Inductors in parallel

Thread Starter

wes

Joined Aug 24, 2007
242
Hi, I was just looking up inductors and parallel and it go me thinking. I know that inductors in parallel decrease the inductance of the circuit and serial adds.

I was just wondering though that even though the circuit inductance is lower in parallel and so the Rise time would be faster, each individual inductors rise time will still not be affected right?

I figure this is correct just because the inductors themselves have not changed.


If they are not and their individual rise times are actually shortened, then please explain.

Oh forgot. I said rise times because since the inductance determines the rise times, among other things, changing the inductance up or down would change how quickly it can reach steady state.
 
Last edited:

edgetrigger

Joined Dec 19, 2010
133
I hope you have got it wrong. It wont be faster when you connect inductance in paralle. L equivalent will come down, so does the equivalent resistance. So time constant remains the same. L/R will remain the same. The rise time cannot shorten.

You could consider this case :

L = 1 henry and R = 1 ohm. L/R = 1 sec

L1 =1, L2 = 1, L3 =1 ; in henrys
R1= 1, R2 =1 R3 =1 ; in ohms

Leq = 0.333 henrys
Req = 0.333 ohms

Leq/Req = 1 sec again.
 

Thread Starter

wes

Joined Aug 24, 2007
242
also just real quick.

Inductors perpendicular to each other should not induct right?

like this

----------- L1

|
| L2
|
 

edgetrigger

Joined Dec 19, 2010
133
yes you are right. Theoretically mutual inductance will be zero. But not true for R.F. Circuits. The electonic hanchos call it stray inductance and what not.
Not to worry for a low and mid frequencies.
 

Thread Starter

wes

Joined Aug 24, 2007
242
ok, I just tried in a program called Vizimag and according to it, they still induct even a little. it said it was like 20% efficient. I have heard this software is not that great but it is easy and fun to use, just not that accurate.

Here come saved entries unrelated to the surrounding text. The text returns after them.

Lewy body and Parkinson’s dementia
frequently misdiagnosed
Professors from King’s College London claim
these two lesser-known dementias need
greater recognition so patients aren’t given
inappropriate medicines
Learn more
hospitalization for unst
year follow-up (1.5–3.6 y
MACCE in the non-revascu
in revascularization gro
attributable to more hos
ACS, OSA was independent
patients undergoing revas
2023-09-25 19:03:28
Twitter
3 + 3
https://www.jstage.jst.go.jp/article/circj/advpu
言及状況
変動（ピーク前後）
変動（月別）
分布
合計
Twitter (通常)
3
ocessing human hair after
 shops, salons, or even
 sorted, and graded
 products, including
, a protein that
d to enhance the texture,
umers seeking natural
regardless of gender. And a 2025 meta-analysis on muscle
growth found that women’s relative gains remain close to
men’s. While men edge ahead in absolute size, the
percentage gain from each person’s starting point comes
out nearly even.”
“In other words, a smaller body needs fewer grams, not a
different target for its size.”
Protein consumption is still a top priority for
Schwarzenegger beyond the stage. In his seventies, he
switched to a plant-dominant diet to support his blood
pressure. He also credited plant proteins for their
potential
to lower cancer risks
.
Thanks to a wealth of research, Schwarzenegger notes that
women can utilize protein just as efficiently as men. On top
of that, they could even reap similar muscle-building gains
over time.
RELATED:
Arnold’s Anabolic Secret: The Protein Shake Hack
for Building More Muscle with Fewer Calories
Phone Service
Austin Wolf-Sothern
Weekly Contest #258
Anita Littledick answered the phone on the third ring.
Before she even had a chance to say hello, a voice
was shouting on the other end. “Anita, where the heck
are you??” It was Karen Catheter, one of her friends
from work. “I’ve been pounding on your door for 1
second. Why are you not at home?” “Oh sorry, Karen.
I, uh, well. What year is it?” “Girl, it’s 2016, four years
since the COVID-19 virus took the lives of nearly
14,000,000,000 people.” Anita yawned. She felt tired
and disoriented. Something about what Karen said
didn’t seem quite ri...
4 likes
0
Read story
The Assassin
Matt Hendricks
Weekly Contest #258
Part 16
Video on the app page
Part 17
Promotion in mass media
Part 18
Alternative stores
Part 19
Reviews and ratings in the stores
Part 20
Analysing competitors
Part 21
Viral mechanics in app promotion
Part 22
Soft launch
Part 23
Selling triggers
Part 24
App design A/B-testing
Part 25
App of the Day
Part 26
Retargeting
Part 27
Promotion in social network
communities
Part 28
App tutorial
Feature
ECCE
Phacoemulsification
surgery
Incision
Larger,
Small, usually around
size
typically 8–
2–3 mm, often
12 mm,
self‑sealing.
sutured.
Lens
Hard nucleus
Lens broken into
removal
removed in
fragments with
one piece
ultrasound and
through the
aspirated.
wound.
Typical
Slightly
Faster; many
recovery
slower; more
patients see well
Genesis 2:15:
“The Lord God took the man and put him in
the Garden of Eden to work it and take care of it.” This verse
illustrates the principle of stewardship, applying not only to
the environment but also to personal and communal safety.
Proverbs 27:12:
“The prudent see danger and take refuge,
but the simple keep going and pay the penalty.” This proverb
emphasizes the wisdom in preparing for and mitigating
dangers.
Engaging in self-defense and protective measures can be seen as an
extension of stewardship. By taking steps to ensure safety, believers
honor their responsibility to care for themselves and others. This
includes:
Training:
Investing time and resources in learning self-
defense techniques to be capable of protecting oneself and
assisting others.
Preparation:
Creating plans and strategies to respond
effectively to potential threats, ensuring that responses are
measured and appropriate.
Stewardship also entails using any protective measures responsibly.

of course my Coils were 1 inch apart and about 4 inch in diatmeter, lol, so I would expect some inductance.


http://vizimag.com/
 

edgetrigger

Joined Dec 19, 2010
133
minimal mutual inductance should be there as there would some flux linkage but getting 20% is doubtful. It cannot i suppose. 1 inch of air gap is too much of a reluctance in between. I have not dealt with high frequency model of this.

If you are having an interference problem then the best thing is to shield it by any metal or preferably by mu metal.
 

Thread Starter

wes

Joined Aug 24, 2007
242
ok, thanks, I guess it is just the program, I will contact the company or person and ask if maybe I am just doing something wrong. ( not using the program correctly, lol)

I thought there was something wrong when it said that their would be inductance and quite high too, lol, when perpendicular to each other
 

timrobbins

Joined Aug 29, 2009
318
It can also depend on the angle that the inductor wire makes wrt the other inductor's field. A helical single layer winding can have a wire angle significantly away from physical 90 degrees. Likewise, if you have a relatively short winding length inductor then the angle of the field is only parallel to the physical direction of the inductor for one external 'point' (circular locus).

Ciao, Tim
 

Thread Starter

wes

Joined Aug 24, 2007
242
That makes sense, even though the coil itself is perpendicular, the way the wire's are wound may be less then 90 degrees. So since the wire's are not exactly 90 degrees, they will have mutual inductance.